- WRITTEN EXERCISE:
Arrange every line of the data below as a Markdown table with the columns "Row" and "Entry," numbering each line and omitting any blank lines.

(Extracted data entries)
━━━━━━━━━━━━━━━━

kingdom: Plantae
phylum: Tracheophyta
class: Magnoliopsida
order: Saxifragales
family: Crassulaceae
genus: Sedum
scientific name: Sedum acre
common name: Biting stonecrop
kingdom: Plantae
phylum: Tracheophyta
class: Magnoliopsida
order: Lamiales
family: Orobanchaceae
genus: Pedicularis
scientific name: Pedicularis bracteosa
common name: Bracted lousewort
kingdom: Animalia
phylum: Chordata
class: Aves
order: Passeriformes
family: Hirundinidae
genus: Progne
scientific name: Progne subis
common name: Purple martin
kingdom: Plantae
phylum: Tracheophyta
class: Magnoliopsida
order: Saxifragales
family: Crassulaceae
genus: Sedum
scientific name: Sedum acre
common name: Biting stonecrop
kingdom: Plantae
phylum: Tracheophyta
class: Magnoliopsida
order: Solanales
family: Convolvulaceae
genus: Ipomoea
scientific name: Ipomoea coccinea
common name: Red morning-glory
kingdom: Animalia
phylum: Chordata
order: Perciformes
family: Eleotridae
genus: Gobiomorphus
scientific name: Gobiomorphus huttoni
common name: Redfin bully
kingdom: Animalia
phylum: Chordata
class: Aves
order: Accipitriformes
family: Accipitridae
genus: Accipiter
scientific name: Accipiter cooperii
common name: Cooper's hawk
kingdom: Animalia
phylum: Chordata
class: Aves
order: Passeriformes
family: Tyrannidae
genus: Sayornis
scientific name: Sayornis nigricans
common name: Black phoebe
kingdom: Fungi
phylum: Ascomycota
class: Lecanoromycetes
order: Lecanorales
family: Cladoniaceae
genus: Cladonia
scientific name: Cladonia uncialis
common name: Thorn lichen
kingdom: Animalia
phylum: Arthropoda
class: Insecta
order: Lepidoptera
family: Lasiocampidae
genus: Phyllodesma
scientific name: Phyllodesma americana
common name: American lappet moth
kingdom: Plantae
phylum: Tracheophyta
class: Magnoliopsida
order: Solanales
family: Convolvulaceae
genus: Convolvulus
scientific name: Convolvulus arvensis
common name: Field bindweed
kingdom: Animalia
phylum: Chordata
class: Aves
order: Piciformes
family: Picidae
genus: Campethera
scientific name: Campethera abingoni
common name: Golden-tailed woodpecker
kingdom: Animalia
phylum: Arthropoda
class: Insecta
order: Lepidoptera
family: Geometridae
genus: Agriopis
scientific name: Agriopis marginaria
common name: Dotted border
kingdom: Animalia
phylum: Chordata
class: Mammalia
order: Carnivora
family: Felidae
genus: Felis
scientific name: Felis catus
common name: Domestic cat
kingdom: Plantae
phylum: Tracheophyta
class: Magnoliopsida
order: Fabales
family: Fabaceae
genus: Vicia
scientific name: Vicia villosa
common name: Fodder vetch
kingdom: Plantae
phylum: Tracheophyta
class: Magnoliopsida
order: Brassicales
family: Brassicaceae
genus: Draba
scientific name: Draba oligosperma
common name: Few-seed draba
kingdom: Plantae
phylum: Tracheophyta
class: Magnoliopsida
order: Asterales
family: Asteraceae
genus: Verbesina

━━━━━━━━━━━━━━━━

- WRITTEN SOLUTION:
| Row | Entry |
|---|---|
| 1 | kingdom: Plantae |
| 2 | phylum: Tracheophyta |
| 3 | class: Magnoliopsida |
| 4 | order: Saxifragales |
| 5 | family: Crassulaceae |
| 6 | genus: Sedum |
| 7 | scientific name: Sedum acre |
| 8 | common name: Biting stonecrop |
| 9 | kingdom: Plantae |
| 10 | phylum: Tracheophyta |
| 11 | class: Magnoliopsida |
| 12 | order: Lamiales |
| 13 | family: Orobanchaceae |
| 14 | genus: Pedicularis |
| 15 | scientific name: Pedicularis bracteosa |
| 16 | common name: Bracted lousewort |
| 17 | kingdom: Animalia |
| 18 | phylum: Chordata |
| 19 | class: Aves |
| 20 | order: Passeriformes |
| 21 | family: Hirundinidae |
| 22 | genus: Progne |
| 23 | scientific name: Progne subis |
| 24 | common name: Purple martin |
| 25 | kingdom: Plantae |
| 26 | phylum: Tracheophyta |
| 27 | class: Magnoliopsida |
| 28 | order: Saxifragales |
| 29 | family: Crassulaceae |
| 30 | genus: Sedum |
| 31 | scientific name: Sedum acre |
| 32 | common name: Biting stonecrop |
| 33 | kingdom: Plantae |
| 34 | phylum: Tracheophyta |
| 35 | class: Magnoliopsida |
| 36 | order: Solanales |
| 37 | family: Convolvulaceae |
| 38 | genus: Ipomoea |
| 39 | scientific name: Ipomoea coccinea |
| 40 | common name: Red morning-glory |
| 41 | kingdom: Animalia |
| 42 | phylum: Chordata |
| 43 | order: Perciformes |
| 44 | family: Eleotridae |
| 45 | genus: Gobiomorphus |
| 46 | scientific name: Gobiomorphus huttoni |
| 47 | common name: Redfin bully |
| 48 | kingdom: Animalia |
| 49 | phylum: Chordata |
| 50 | class: Aves |
| 51 | order: Accipitriformes |
| 52 | family: Accipitridae |
| 53 | genus: Accipiter |
| 54 | scientific name: Accipiter cooperii |
| 55 | common name: Cooper's hawk |
| 56 | kingdom: Animalia |
| 57 | phylum: Chordata |
| 58 | class: Aves |
| 59 | order: Passeriformes |
| 60 | family: Tyrannidae |
| 61 | genus: Sayornis |
| 62 | scientific name: Sayornis nigricans |
| 63 | common name: Black phoebe |
| 64 | kingdom: Fungi |
| 65 | phylum: Ascomycota |
| 66 | class: Lecanoromycetes |
| 67 | order: Lecanorales |
| 68 | family: Cladoniaceae |
| 69 | genus: Cladonia |
| 70 | scientific name: Cladonia uncialis |
| 71 | common name: Thorn lichen |
| 72 | kingdom: Animalia |
| 73 | phylum: Arthropoda |
| 74 | class: Insecta |
| 75 | order: Lepidoptera |
| 76 | family: Lasiocampidae |
| 77 | genus: Phyllodesma |
| 78 | scientific name: Phyllodesma americana |
| 79 | common name: American lappet moth |
| 80 | kingdom: Plantae |
| 81 | phylum: Tracheophyta |
| 82 | class: Magnoliopsida |
| 83 | order: Solanales |
| 84 | family: Convolvulaceae |
| 85 | genus: Convolvulus |
| 86 | scientific name: Convolvulus arvensis |
| 87 | common name: Field bindweed |
| 88 | kingdom: Animalia |
| 89 | phylum: Chordata |
| 90 | class: Aves |
| 91 | order: Piciformes |
| 92 | family: Picidae |
| 93 | genus: Campethera |
| 94 | scientific name: Campethera abingoni |
| 95 | common name: Golden-tailed woodpecker |
| 96 | kingdom: Animalia |
| 97 | phylum: Arthropoda |
| 98 | class: Insecta |
| 99 | order: Lepidoptera |
| 100 | family: Geometridae |
| 101 | genus: Agriopis |
| 102 | scientific name: Agriopis marginaria |
| 103 | common name: Dotted border |
| 104 | kingdom: Animalia |
| 105 | phylum: Chordata |
| 106 | class: Mammalia |
| 107 | order: Carnivora |
| 108 | family: Felidae |
| 109 | genus: Felis |
| 110 | scientific name: Felis catus |
| 111 | common name: Domestic cat |
| 112 | kingdom: Plantae |
| 113 | phylum: Tracheophyta |
| 114 | class: Magnoliopsida |
| 115 | order: Fabales |
| 116 | family: Fabaceae |
| 117 | genus: Vicia |
| 118 | scientific name: Vicia villosa |
| 119 | common name: Fodder vetch |
| 120 | kingdom: Plantae |
| 121 | phylum: Tracheophyta |
| 122 | class: Magnoliopsida |
| 123 | order: Brassicales |
| 124 | family: Brassicaceae |
| 125 | genus: Draba |
| 126 | scientific name: Draba oligosperma |
| 127 | common name: Few-seed draba |
| 128 | kingdom: Plantae |
| 129 | phylum: Tracheophyta |
| 130 | class: Magnoliopsida |
| 131 | order: Asterales |
| 132 | family: Asteraceae |
| 133 | genus: Verbesina |